Material provided START

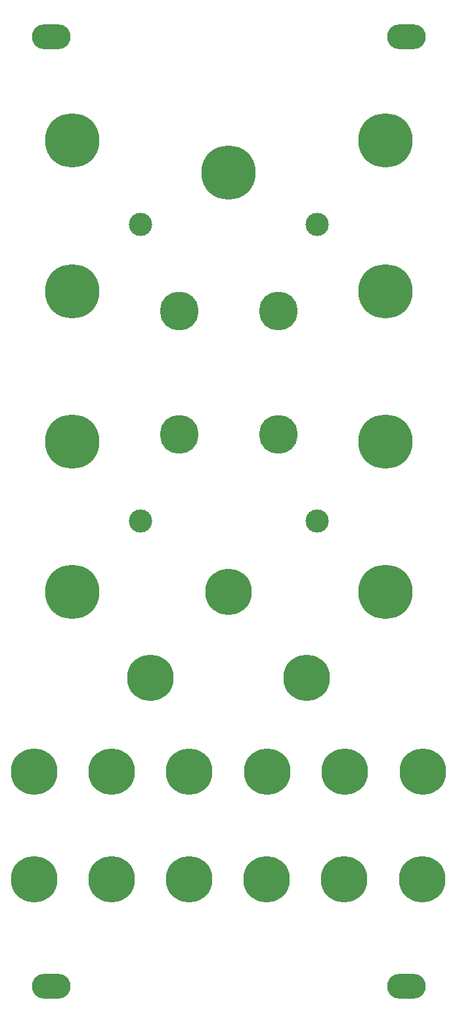
<source format=gbr>
%TF.GenerationSoftware,KiCad,Pcbnew,(5.99.0-12348-g4b436fb86d)*%
%TF.CreationDate,2021-09-22T22:38:01+01:00*%
%TF.ProjectId,Ampelope_Panel,416d7065-6c6f-4706-955f-50616e656c2e,rev?*%
%TF.SameCoordinates,Original*%
%TF.FileFunction,Soldermask,Bot*%
%TF.FilePolarity,Negative*%
%FSLAX46Y46*%
G04 Gerber Fmt 4.6, Leading zero omitted, Abs format (unit mm)*
G04 Created by KiCad (PCBNEW (5.99.0-12348-g4b436fb86d)) date 2021-09-22 22:38:01*
%MOMM*%
%LPD*%
G01*
G04 APERTURE LIST*
%ADD10C,5.000000*%
%ADD11C,7.000000*%
%ADD12O,5.000000X3.200000*%
%ADD13C,6.000000*%
%ADD14C,3.000000*%
G04 APERTURE END LIST*
D10*
%TO.C,TYPE*%
X123900000Y-79300000D03*
%TD*%
D11*
%TO.C,MIX*%
X150500000Y-115500000D03*
%TD*%
D12*
%TO.C,Ref\u002A\u002A*%
X107400000Y-43900000D03*
%TD*%
%TO.C,Ref\u002A\u002A*%
X153200000Y-166400000D03*
%TD*%
D10*
%TO.C,TYPE*%
X123900000Y-95200000D03*
%TD*%
D11*
%TO.C,MIX*%
X150500000Y-96100000D03*
%TD*%
D12*
%TO.C,Ref\u002A\u002A*%
X153200000Y-43900000D03*
%TD*%
D10*
%TO.C,TYPE*%
X136700000Y-79300000D03*
%TD*%
D13*
%TO.C,Ref\u002A\u002A*%
X155200000Y-152600000D03*
%TD*%
%TO.C,Ref\u002A\u002A*%
X135200000Y-152600000D03*
%TD*%
%TO.C,Ref\u002A\u002A*%
X115220000Y-138700000D03*
%TD*%
D12*
%TO.C,Ref\u002A\u002A*%
X107400000Y-166400000D03*
%TD*%
D13*
%TO.C,Ref\u002A\u002A*%
X155300000Y-138700000D03*
%TD*%
%TO.C,Ref\u002A\u002A*%
X115200000Y-152600000D03*
%TD*%
%TO.C,Ref\u002A\u002A*%
X120200000Y-126600000D03*
%TD*%
D11*
%TO.C,MIX*%
X130300000Y-61400000D03*
%TD*%
D10*
%TO.C,TYPE*%
X136700000Y-95200000D03*
%TD*%
D11*
%TO.C,MIX*%
X150500000Y-76700000D03*
%TD*%
D13*
%TO.C,Ref\u002A\u002A*%
X135260000Y-138700000D03*
%TD*%
D11*
%TO.C,MIX*%
X110100000Y-96100000D03*
%TD*%
D14*
%TO.C,Ref\u002A\u002A*%
X141700000Y-68100000D03*
%TD*%
D11*
%TO.C,MIX*%
X110100000Y-57300000D03*
%TD*%
D13*
%TO.C,Ref\u002A\u002A*%
X145200000Y-152600000D03*
%TD*%
D11*
%TO.C,MIX*%
X110100000Y-76700000D03*
%TD*%
%TO.C,MIX*%
X150500000Y-57300000D03*
%TD*%
D13*
%TO.C,Ref\u002A\u002A*%
X105200000Y-138700000D03*
%TD*%
D14*
%TO.C,LED_L*%
X118900000Y-68100000D03*
%TD*%
D13*
%TO.C,Ref\u002A\u002A*%
X125200000Y-152600000D03*
%TD*%
%TO.C,Ref\u002A\u002A*%
X130300000Y-115500000D03*
%TD*%
D14*
%TO.C,LED_L*%
X141700000Y-106400000D03*
%TD*%
D13*
%TO.C,Ref\u002A\u002A*%
X105200000Y-152600000D03*
%TD*%
%TO.C,Ref\u002A\u002A*%
X140300000Y-126600000D03*
%TD*%
D11*
%TO.C,MIX*%
X110100000Y-115500000D03*
%TD*%
D13*
%TO.C,Ref\u002A\u002A*%
X125200000Y-138700000D03*
%TD*%
D14*
%TO.C,LED_L*%
X118900000Y-106400000D03*
%TD*%
D13*
%TO.C,Ref\u002A\u002A*%
X145280000Y-138700000D03*
%TD*%
M02*

</source>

Material provided END

▸ What is needed:
From the records above, pull every line that has the string "format" and copy it.

▸ Expected answer:
<source format=gbr>
G04 Gerber Fmt 4.6, Leading zero omitted, Abs format (unit mm)*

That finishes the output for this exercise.